S4 E5 Newtown (Queens)

Updated: Sep 28, 2023



The first church building of the United African Church and Cemetery, established by the United African Society of Newtown, which was later known as St. Mark’s A.M.E. Church













Newtown was settled by free African Americans in 1828, after New York state abolished slavery in 1827. It was nearly forgotten to history until, in 2011, a construction crew digging on a site in the present-day Elmhurst community of Queens, New York happened upon an iron coffin that contained the well-preserved remains of a Black woman. Forensic evidence and research proved the woman was the daughter of a prominent Black couple in the free African American community of Newtown in the 19th century. The re-discovery revealed the existence of many more unmarked graves as part of a larger burial site that sparked a major effort to save it. Guests in this episode include, author, historian and Professor, Dr. Prathibha Kanakamedala. She is an Associate Professor of History at Bronx Community College CUNY, a faculty member in the M.A. in Liberal Studies Program, and the inaugural faculty co-ordinator of the Public Scholarship Practice Space housed at the Center for the Humanities at CUNY Graduate Center. Her research looks at community-building, race, and citizenship in Brooklyn and New York’s 19th-century free Black communities.

Written exercise =>
Translate this sentence from the text about Newtown into Spanish: "Newtown was settled by free African Americans in 1828, after New York state abolished slavery in 1827." Rely only on the text about Newtown.

Dataset excerpt =>
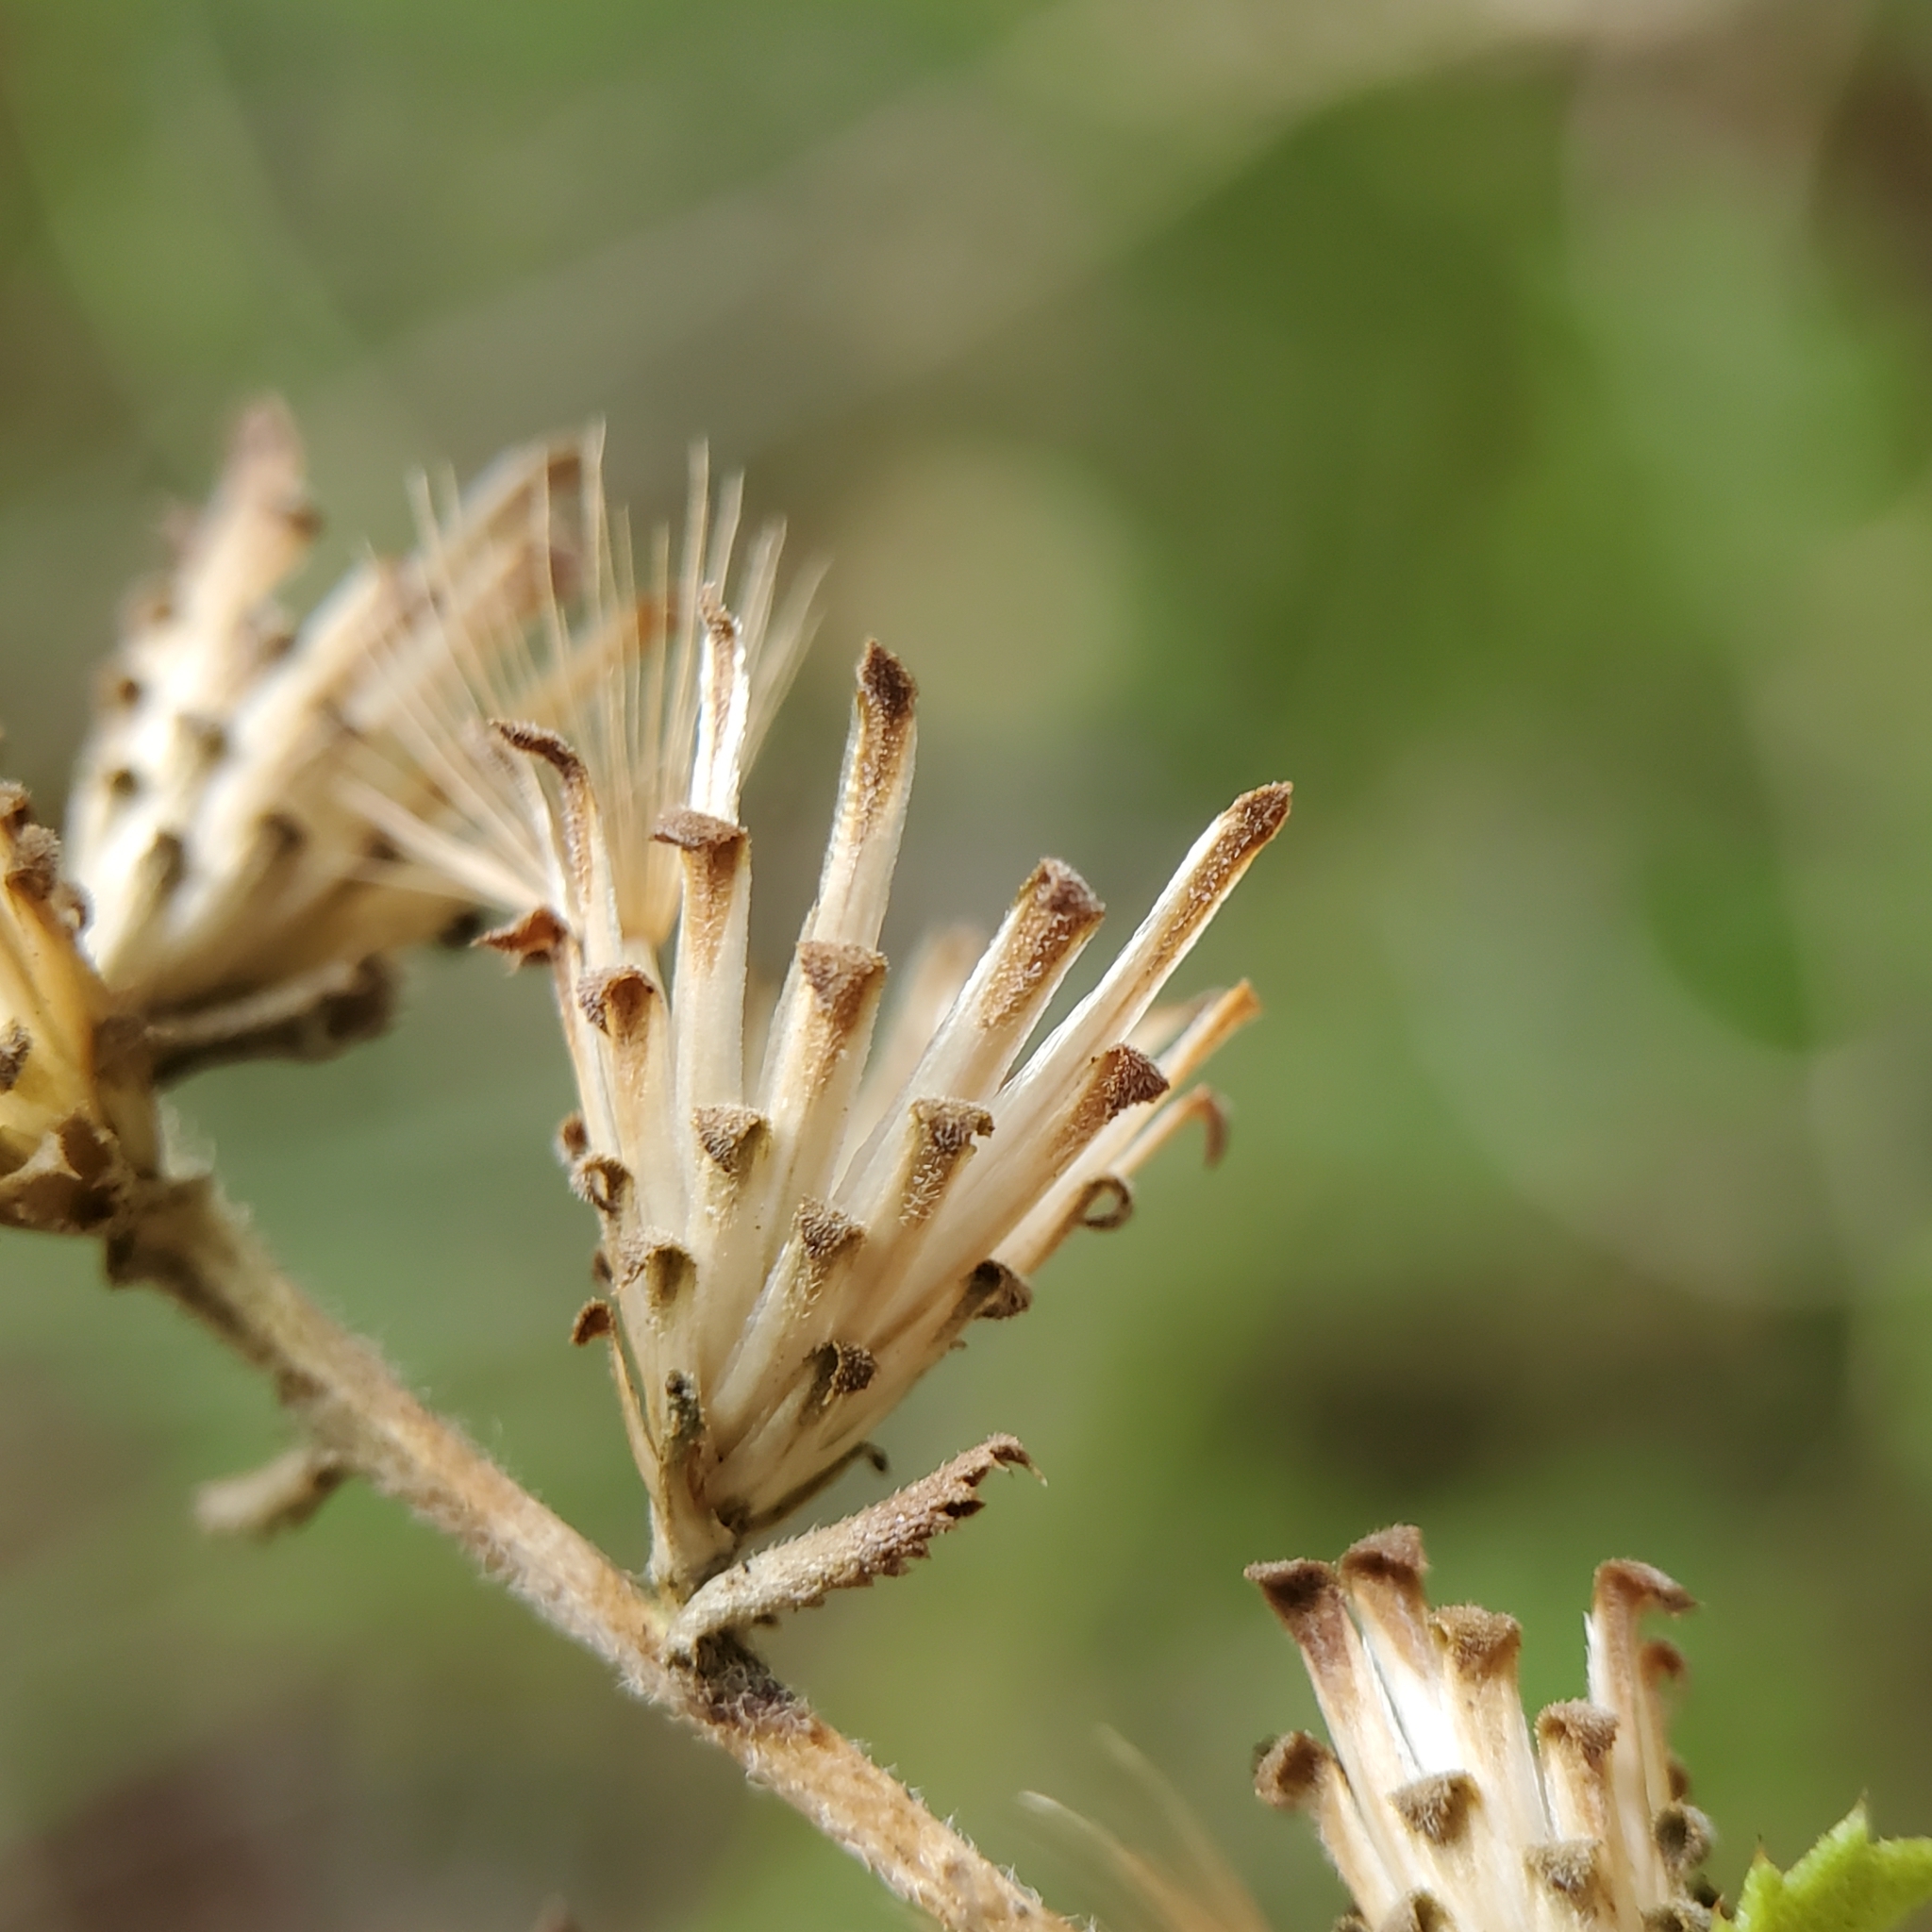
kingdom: Plantae
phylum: Tracheophyta
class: Magnoliopsida
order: Asterales
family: Asteraceae
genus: Hazardia
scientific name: Hazardia squarrosa
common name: Saw-tooth goldenbush
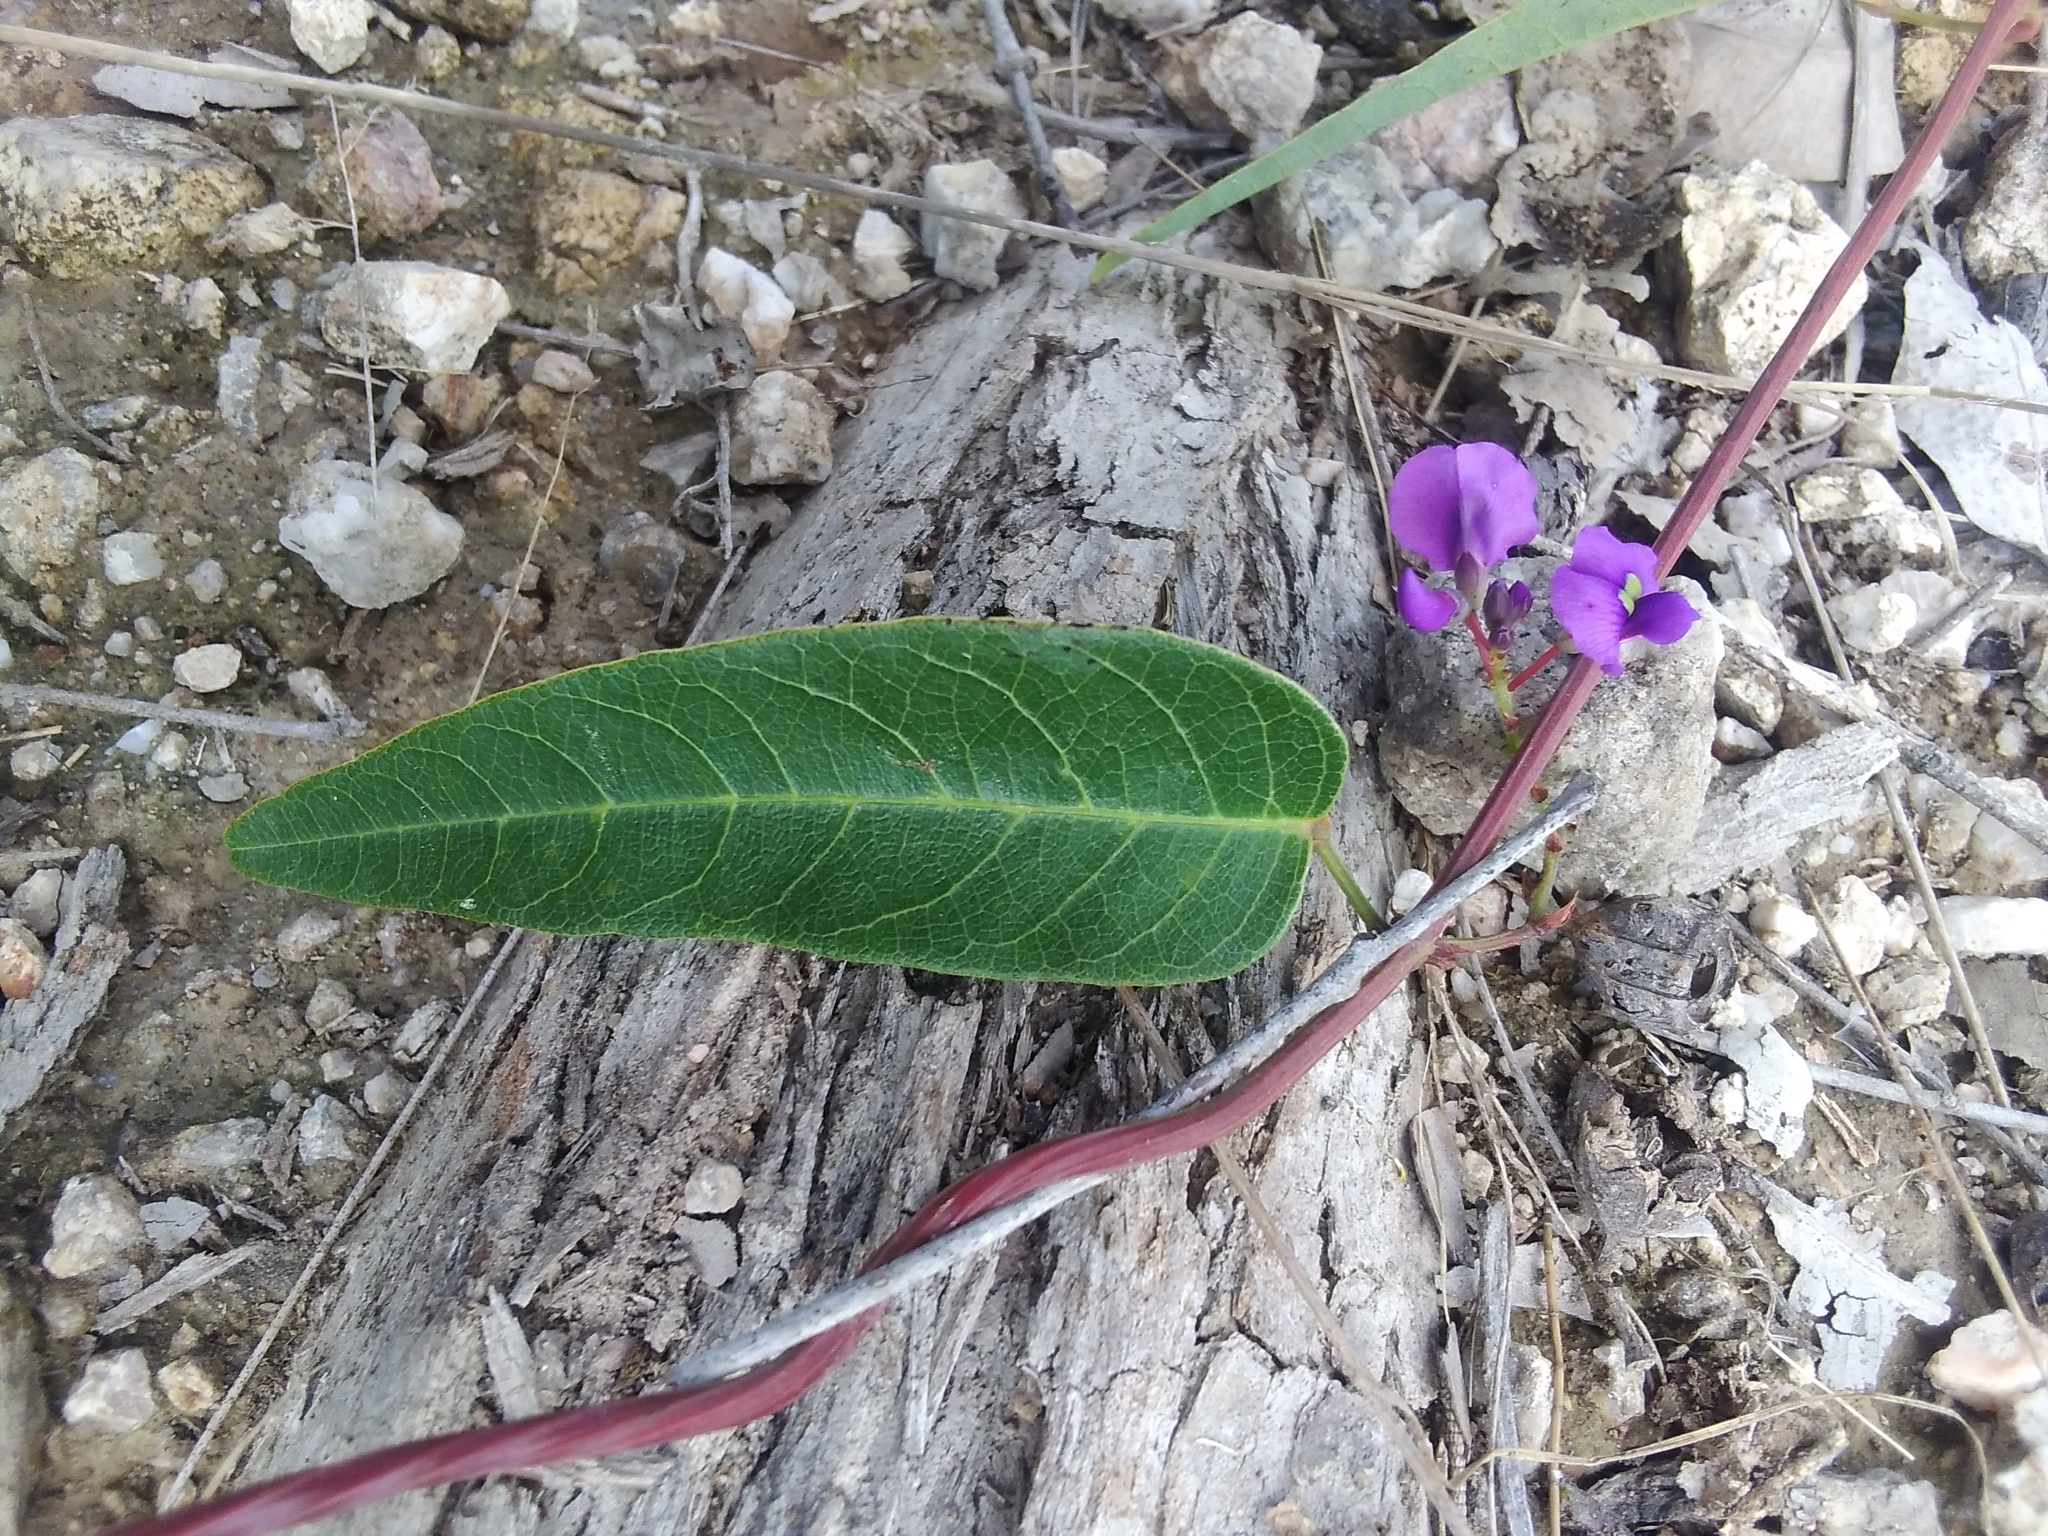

Answer to the task =>
Newtown fue colonizado por afroamericanos libres en 1828, después de que el estado de Nueva York aboliera la esclavitud en 1827.